**MATERIAL PROVIDED**.
=-=-=
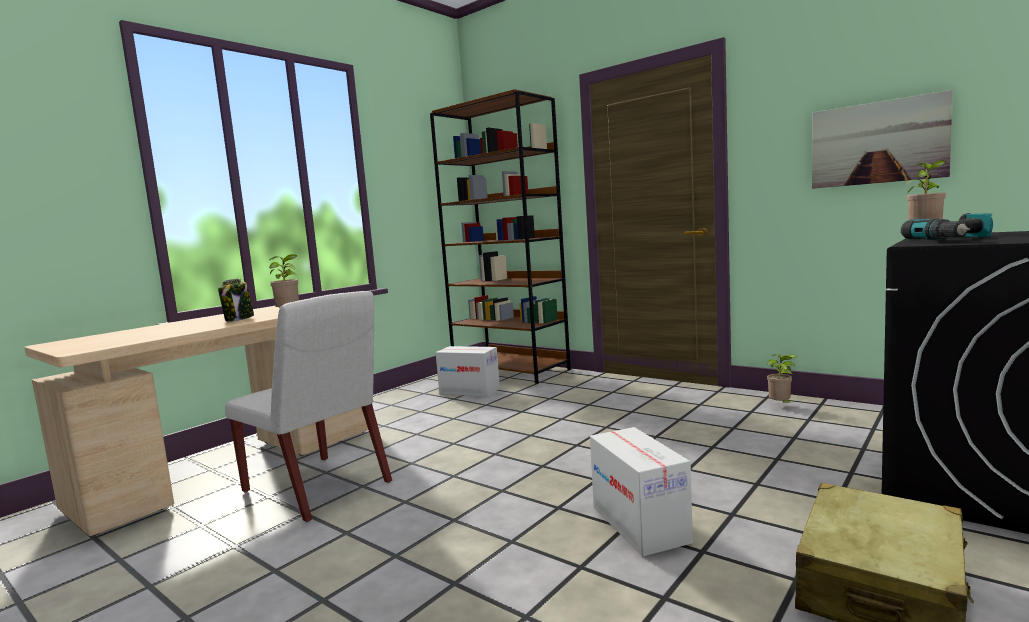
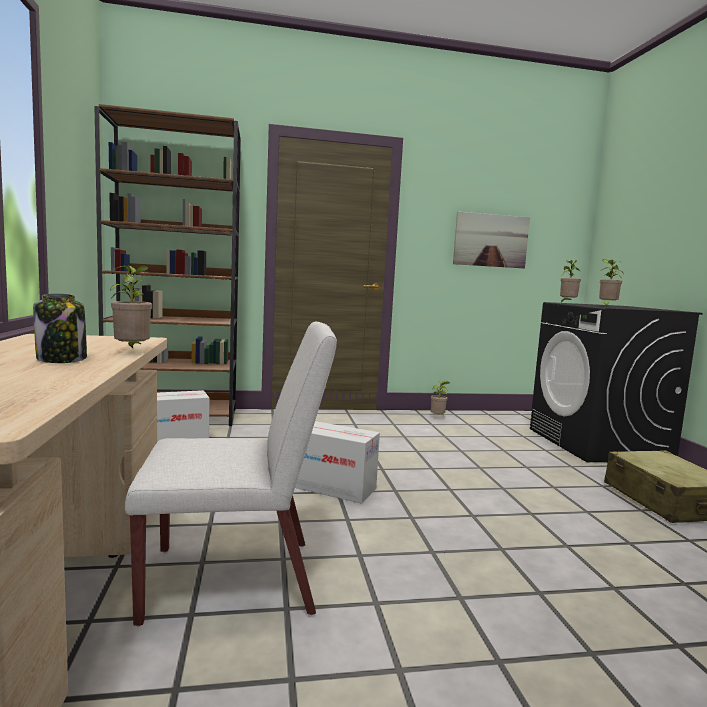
camera: 50 degrees left, 0 degrees up
cardboard box [590,427,693,557] -> cardboard box moved to [295,421,380,504]
power drill [901,213,993,240] -> potted plant [599,259,624,307]

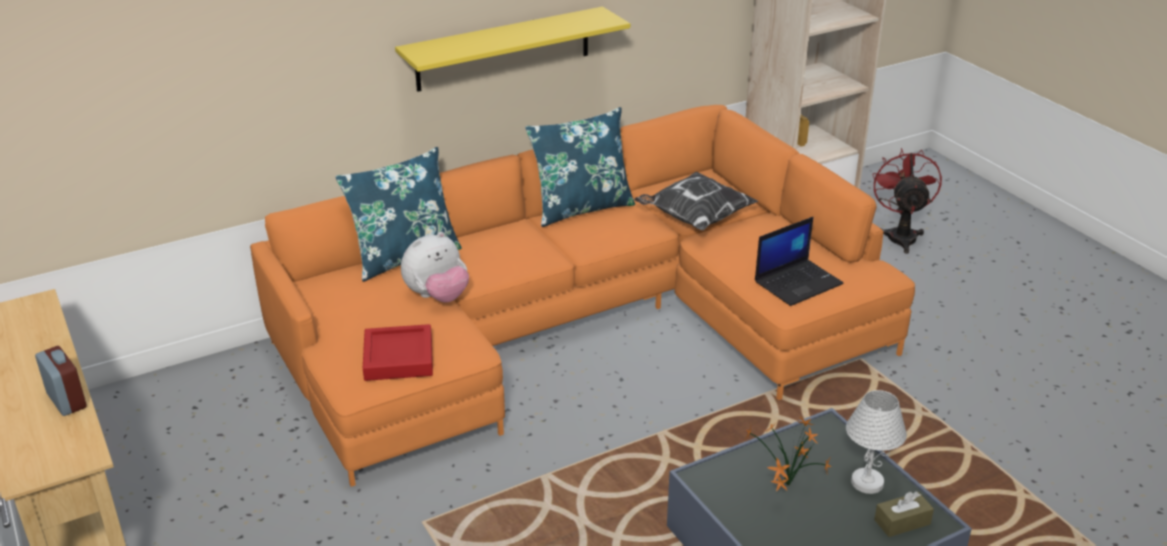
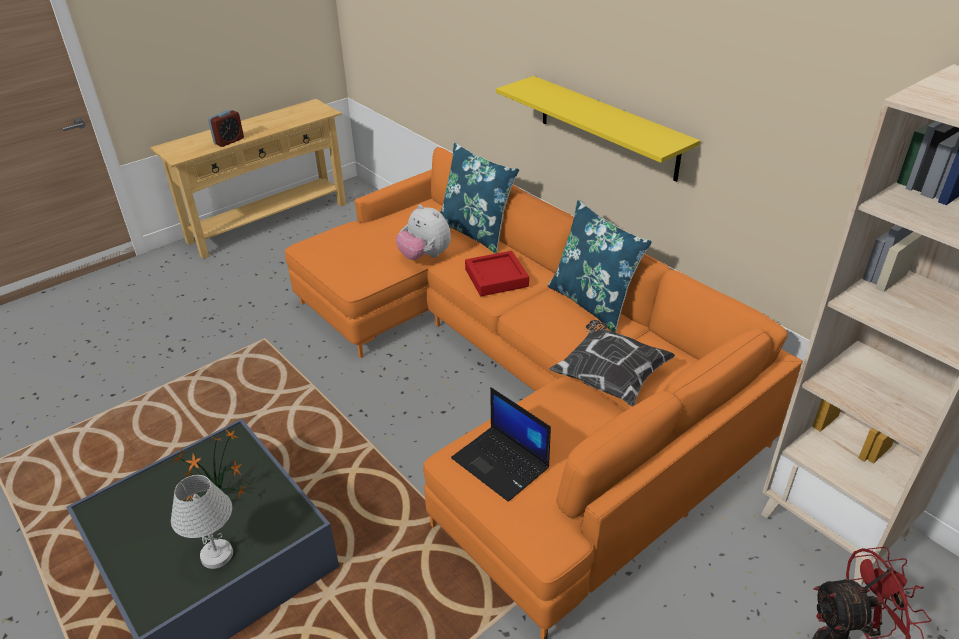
camera: 80 degrees right, 5 degrees up
red tray [363,324,433,381] -> red tray moved to [465,251,529,296]
brown tissue box [874,491,934,537] -> none

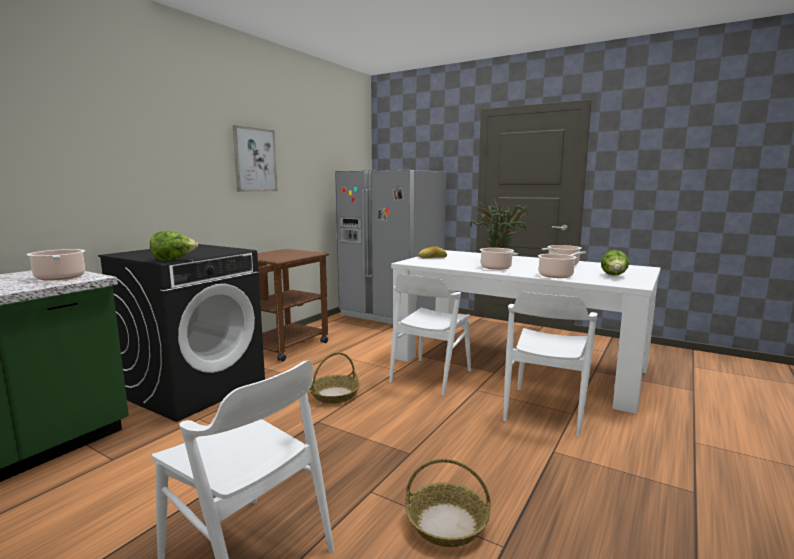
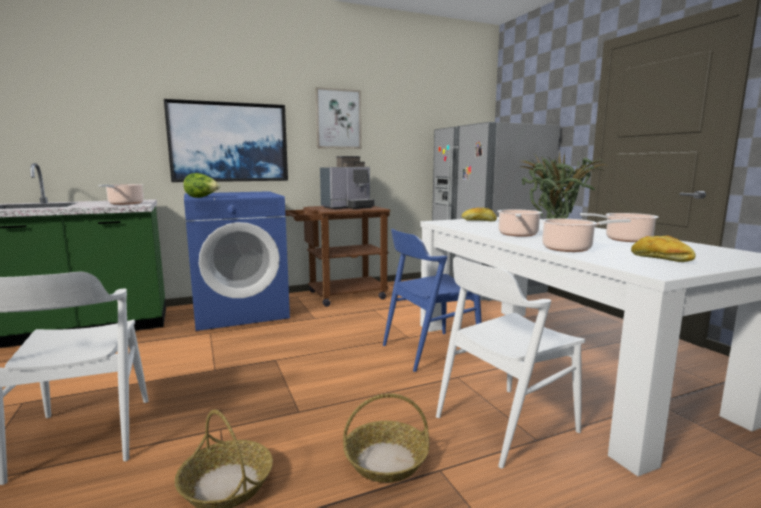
camera: 35 degrees right, 0 degrees up
black washing machine [98,244,265,422] -> blue washing machine [184,191,290,331]
basket [309,352,360,404] -> basket moved to [343,393,429,483]
white chair [389,274,471,395] -> blue chair [383,229,482,372]
lettuce [601,250,629,276] -> bread [631,235,696,262]
none -> picture [164,99,288,182]
none -> coffee machine [320,156,374,209]

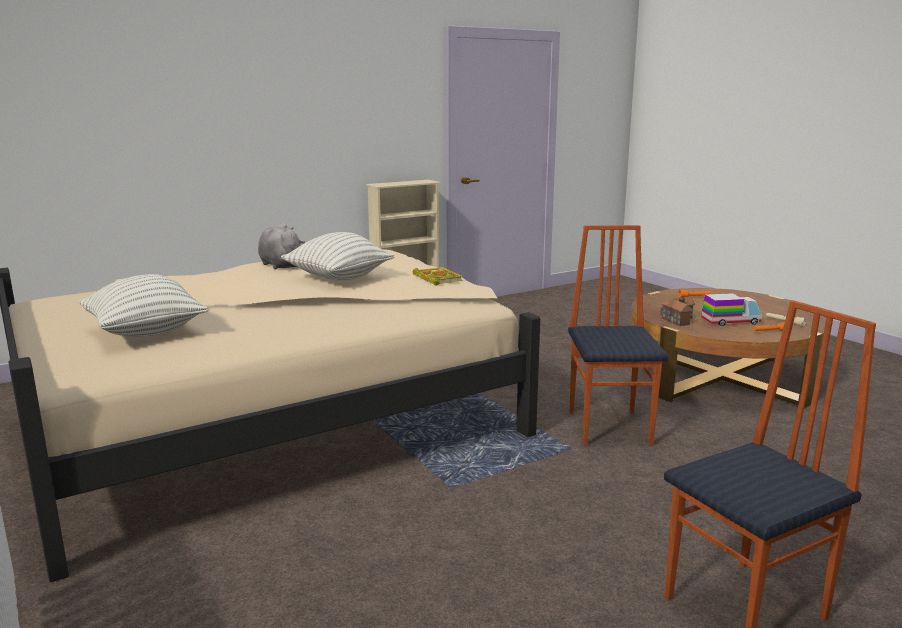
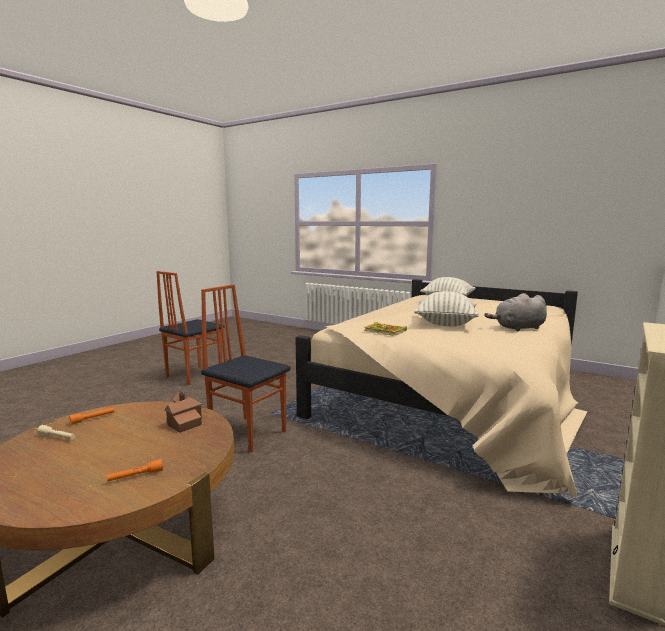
camera: 155 degrees right, 5 degrees down
grey plush toy [258,223,305,270] -> grey plush toy turned 135 degrees clockwise [484,293,547,331]
chair [568,225,669,446] -> chair turned 150 degrees clockwise [201,284,290,452]
toy truck [701,293,762,326] -> none

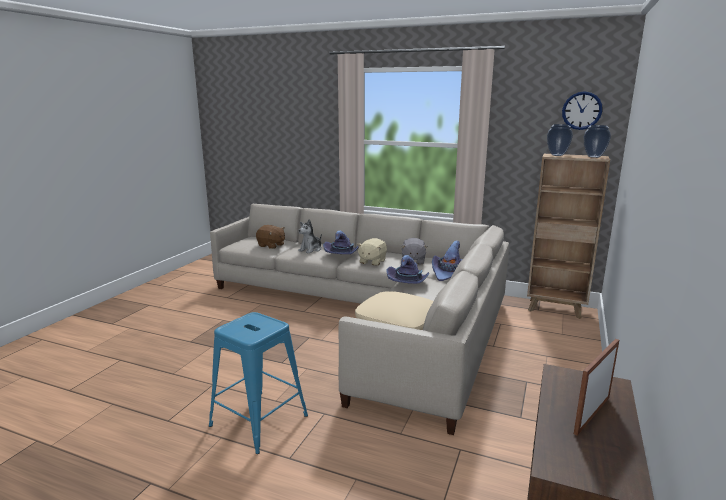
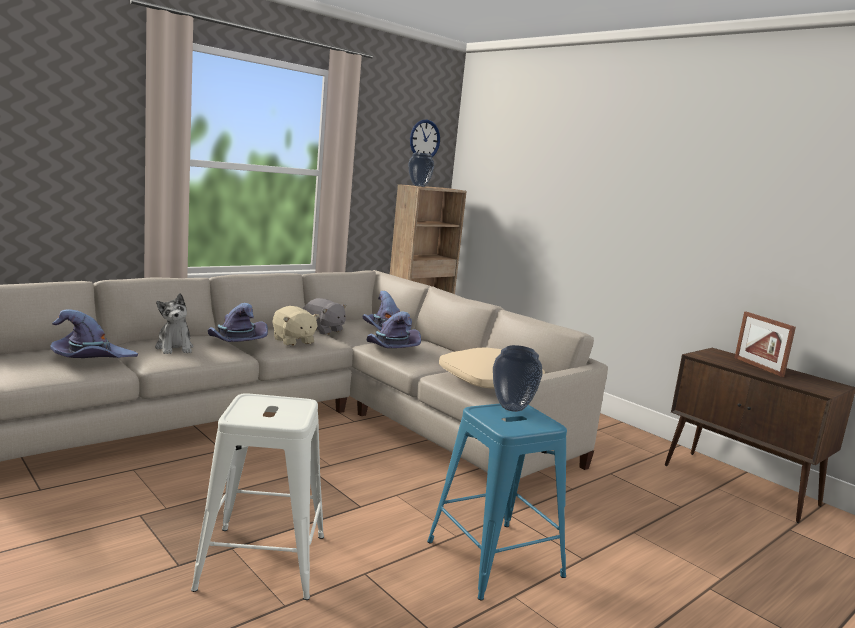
camera: 65 degrees left, 5 degrees down
brown plush toy [256,225,285,249] -> purple hat [50,309,138,358]
vase [584,125,611,158] -> vase moved to [493,345,543,412]
none -> white stool [191,394,324,600]

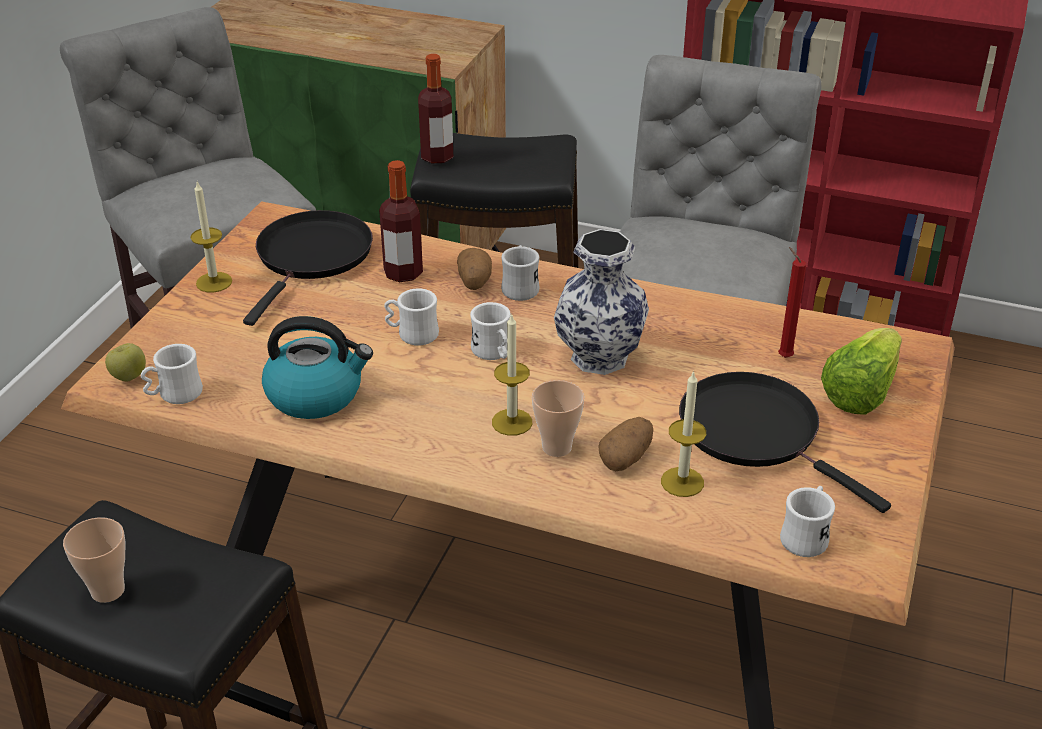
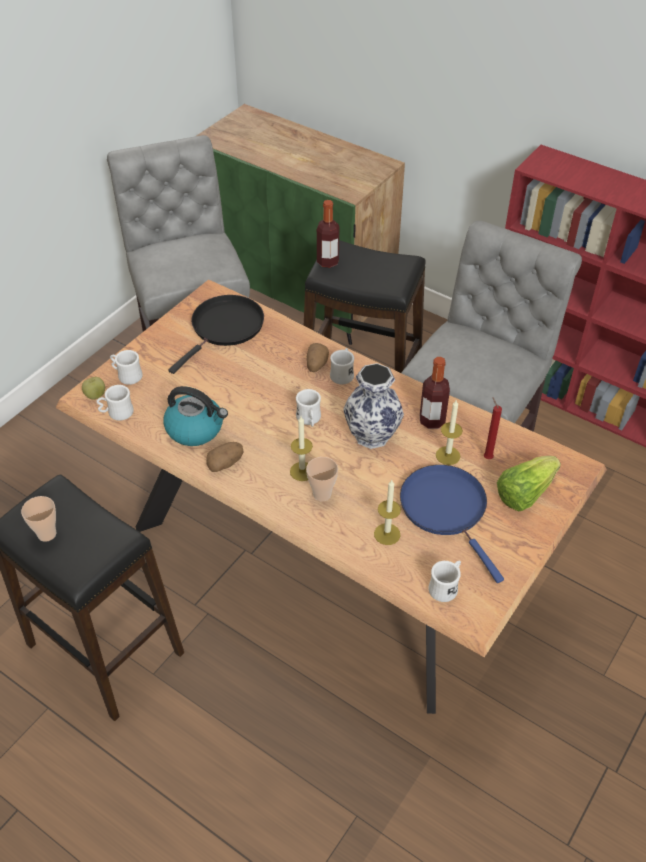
camera: 15 degrees right, 10 degrees up
candle [191,182,232,292] -> candle moved to [436,400,463,465]
bottle [379,160,423,282] -> bottle moved to [420,357,450,429]
white mug [384,288,439,346] -> white mug moved to [110,350,143,385]
potato [598,417,653,471] -> potato moved to [206,442,244,472]
black frying pan [679,372,891,513] -> blue frying pan [400,465,504,583]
=-=-=
**WHAT NEEDS TO BE DONE**.
The whole listing should be transcribed exactly, though its pictures must be left out.

**PROBLEM SOLUTION**.
camera: 50 degrees left, 0 degrees up
cardboard box [590,427,693,557] -> cardboard box moved to [295,421,380,504]
power drill [901,213,993,240] -> potted plant [599,259,624,307]

camera: 80 degrees right, 5 degrees up
red tray [363,324,433,381] -> red tray moved to [465,251,529,296]
brown tissue box [874,491,934,537] -> none

camera: 35 degrees right, 0 degrees up
black washing machine [98,244,265,422] -> blue washing machine [184,191,290,331]
basket [309,352,360,404] -> basket moved to [343,393,429,483]
white chair [389,274,471,395] -> blue chair [383,229,482,372]
lettuce [601,250,629,276] -> bread [631,235,696,262]
none -> picture [164,99,288,182]
none -> coffee machine [320,156,374,209]

camera: 155 degrees right, 5 degrees down
grey plush toy [258,223,305,270] -> grey plush toy turned 135 degrees clockwise [484,293,547,331]
chair [568,225,669,446] -> chair turned 150 degrees clockwise [201,284,290,452]
toy truck [701,293,762,326] -> none

camera: 65 degrees left, 5 degrees down
brown plush toy [256,225,285,249] -> purple hat [50,309,138,358]
vase [584,125,611,158] -> vase moved to [493,345,543,412]
none -> white stool [191,394,324,600]

camera: 15 degrees right, 10 degrees up
candle [191,182,232,292] -> candle moved to [436,400,463,465]
bottle [379,160,423,282] -> bottle moved to [420,357,450,429]
white mug [384,288,439,346] -> white mug moved to [110,350,143,385]
potato [598,417,653,471] -> potato moved to [206,442,244,472]
black frying pan [679,372,891,513] -> blue frying pan [400,465,504,583]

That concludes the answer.